What you will do ::
Lay out every line of the items below as a JSON list of strings, one string per line, skipping any blank lines.

(Extracted page text data)
=== Begin Enclosure ===

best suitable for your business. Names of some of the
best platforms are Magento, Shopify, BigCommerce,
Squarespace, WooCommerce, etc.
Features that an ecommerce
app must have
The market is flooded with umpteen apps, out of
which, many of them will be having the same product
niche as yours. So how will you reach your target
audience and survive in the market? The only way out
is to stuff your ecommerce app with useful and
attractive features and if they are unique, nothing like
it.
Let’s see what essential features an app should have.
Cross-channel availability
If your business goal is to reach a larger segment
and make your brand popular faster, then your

=== End Enclosure ===

Solved exercise ::
[
  "best suitable for your business. Names of some of the",
  "best platforms are Magento, Shopify, BigCommerce,",
  "Squarespace, WooCommerce, etc.",
  "Features that an ecommerce",
  "app must have",
  "The market is flooded with umpteen apps, out of",
  "which, many of them will be having the same product",
  "niche as yours. So how will you reach your target",
  "audience and survive in the market? The only way out",
  "is to stuff your ecommerce app with useful and",
  "attractive features and if they are unique, nothing like",
  "it.",
  "Let’s see what essential features an app should have.",
  "Cross-channel availability",
  "If your business goal is to reach a larger segment",
  "and make your brand popular faster, then your"
]